Tuesday, September 19, 2017

Potential problem to start name node after kerberizing HDP2.6

hi all,

Not sure this could be the potential problem that you will be facing. But, I have faced the same problem for twice when enable the kerberos on HDP2.6. Here is the log that you can find out from the log file.

  1. 2017-09-19 02:56:17,375 - Execute['ambari-sudo.sh su hdfs -l -s /bin/bash -c 'ulimit -c unlimited ; /usr/hdp/current/hadoop-client/sbin/hadoop-daemon.sh --config /usr/hdp/current/hadoop-client/conf start namenode''] {'environment': {'HADOOP_LIBEXEC_DIR': '/usr/hdp/current/hadoop-client/libexec'}, 'not_if': 'ambari-sudo.sh -H -E test -f /var/run/hadoop/hdfs/hadoop-hdfs-namenode.pid && ambari-sudo.sh -H -E pgrep -F /var/run/hadoop/hdfs/hadoop-hdfs-namenode.pid'}
  2. 2017-09-19 02:56:21,432 - Execute['/usr/bin/kinit -kt /etc/security/keytabs/hdfs.headless.keytab hdfs-hiuy@EXAMPLE.COM'] {'user': 'hdfs'}
  3. 2017-09-19 02:56:25,454 - Waiting for this NameNode to leave Safemode due to the following conditions: HA: False, isActive: True, upgradeType: None
  4. 2017-09-19 02:56:25,454 - Waiting up to 19 minutes for the NameNode to leave Safemode...
  5. 2017-09-19 02:56:25,454 - Execute['/usr/hdp/current/hadoop-hdfs-namenode/bin/hdfs dfsadmin -fs hdfs://ip-172-31-9-254.ap-southeast-1.compute.internal:8020 -safemode get | grep 'Safe mode is OFF''] {'logoutput': True, 'tries': 115, 'user': 'hdfs', 'try_sleep': 10} safemode: Call From ip-172-31-9-254.ap-southeast-1.compute.internal/172.31.9.254 to ip-172-31-9-254.ap-southeast-1.compute.internal:8020 failed on connection exception: java.net.ConnectException: Connection refused; For more details see: http://wiki.apache.org/hadoop/ConnectionRefused
  6. 2017-09-19 02:56:27,484 - Retrying after 10 seconds. Reason: Execution of '/usr/hdp/current/hadoop-hdfs-namenode/bin/hdfs dfsadmin -fs hdfs://ip-172-31-9-254.ap-southeast-1.compute.internal:8020 -safemode get | grep 'Safe mode is OFF'' returned 1. safemode: Call From ip-172-31-9-254.ap-southeast-1.compute.internal/172.31.9.254 to ip-172-31-9-254.ap-southeast-1.compute.internal:8020 failed on connection exception: java.net.ConnectException: Connection refused; For more details see: http://wiki.apache.org/hadoop/ConnectionRefused
After all, when you dig more details at the hadoop-hdfs.log. You will find out log file as below.

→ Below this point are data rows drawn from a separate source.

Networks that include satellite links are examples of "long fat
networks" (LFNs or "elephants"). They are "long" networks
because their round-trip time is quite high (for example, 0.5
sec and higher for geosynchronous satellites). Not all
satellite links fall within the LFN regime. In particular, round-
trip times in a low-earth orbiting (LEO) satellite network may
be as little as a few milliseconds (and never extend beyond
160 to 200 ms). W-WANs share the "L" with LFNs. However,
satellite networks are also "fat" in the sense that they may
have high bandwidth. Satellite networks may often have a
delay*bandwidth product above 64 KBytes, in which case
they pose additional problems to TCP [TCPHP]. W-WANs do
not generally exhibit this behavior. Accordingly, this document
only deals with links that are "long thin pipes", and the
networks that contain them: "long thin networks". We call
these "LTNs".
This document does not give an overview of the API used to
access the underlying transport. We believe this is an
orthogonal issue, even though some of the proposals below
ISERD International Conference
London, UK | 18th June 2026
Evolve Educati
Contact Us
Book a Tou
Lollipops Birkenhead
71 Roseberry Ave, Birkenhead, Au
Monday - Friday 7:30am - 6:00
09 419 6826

Caused by: javax.security.auth.login.LoginException: Receive timed out at com.sun.security.auth.module.Krb5LoginModule.attemptAuthentication(Krb5LoginModule.java:808) at com.sun.security.auth.module.Krb5LoginModule.login(Krb5LoginModule.java:617) at sun.reflect.NativeMethodAccessorImpl.invoke0(Native Method) at sun.reflect.NativeMethodAccessorImpl.invoke(NativeMethodAccessorImpl.java:62) at sun.reflect.DelegatingMethodAccessorImpl.invoke(DelegatingMethodAccessorImpl.java:43) at java.lang.reflect.Method.invoke(Method.java:498) at javax.security.auth.login.LoginContext.invoke(LoginContext.java:755) at javax.security.auth.login.LoginContext.access$000(LoginContext.java:195) at 


Please pay attention at the highlighted line. With the hint above, basically we can find out cause of problem due to the communication time out in between the KDC server. There is a useful link that documented the problem.

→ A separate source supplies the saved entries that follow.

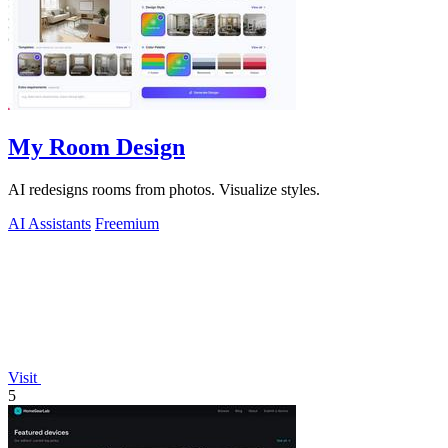
My Room Design
AI redesigns rooms from photos. Visualize styles.
AI Assistants
Freemium
Visit
5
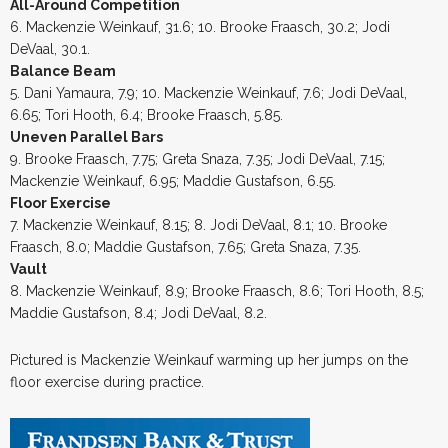
All-Around Competition
6. Mackenzie Weinkauf, 31.6; 10. Brooke Fraasch, 30.2; Jodi
DeVaal, 30.1.
Balance Beam
5. Dani Yamaura, 7.9; 10. Mackenzie Weinkauf, 7.6; Jodi DeVaal,
6.65; Tori Hooth, 6.4; Brooke Fraasch, 5.85.
Uneven Parallel Bars
9. Brooke Fraasch, 7.75; Greta Snaza, 7.35; Jodi DeVaal, 7.15;
Mackenzie Weinkauf, 6.95; Maddie Gustafson, 6.55.
Floor Exercise
7. Mackenzie Weinkauf, 8.15; 8. Jodi DeVaal, 8.1; 10. Brooke
Fraasch, 8.0; Maddie Gustafson, 7.65; Greta Snaza, 7.35.
Vault
8. Mackenzie Weinkauf, 8.9; Brooke Fraasch, 8.6; Tori Hooth, 8.5;
Maddie Gustafson, 8.4; Jodi DeVaal, 8.2.
Pictured is Mackenzie Weinkauf warming up her jumps on the
floor exercise during practice.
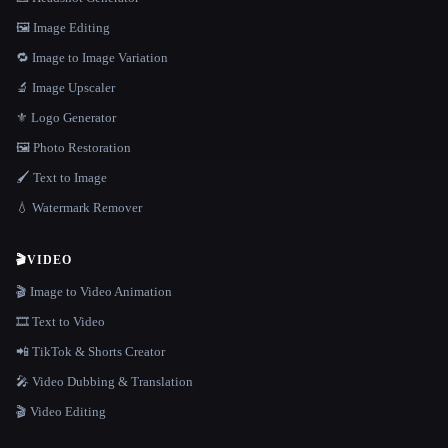
🖼️ Image Editing
🔁 Image to Image Variation
🔬 Image Upscaler
⚜️ Logo Generator
🖼️ Photo Restoration
🖌️ Text to Image
💧 Watermark Remover
🎬
VIDEO
🎬 Image to Video Animation
🎞️ Text to Video
📲 TikTok & Shorts Creator
🎤 Video Dubbing & Translation
🎬 Video Editing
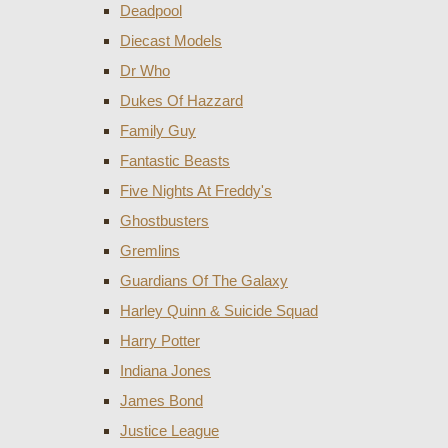
Deadpool
Diecast Models
Dr Who
Dukes Of Hazzard
Family Guy
Fantastic Beasts
Five Nights At Freddy's
Ghostbusters
Gremlins
Guardians Of The Galaxy
Harley Quinn & Suicide Squad
Harry Potter
Indiana Jones
James Bond
Justice League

The solution on this problem will be adding a line to krb5.conf under the [libdefaults] section:

udp_preference_limit = 1

There is a small trick to make this setting available on all nodes within the cluster. You have to go to ambari > kerberos > Configs > Advanced krb5-conf to make the change.

Hope that helps. Thanks for reading.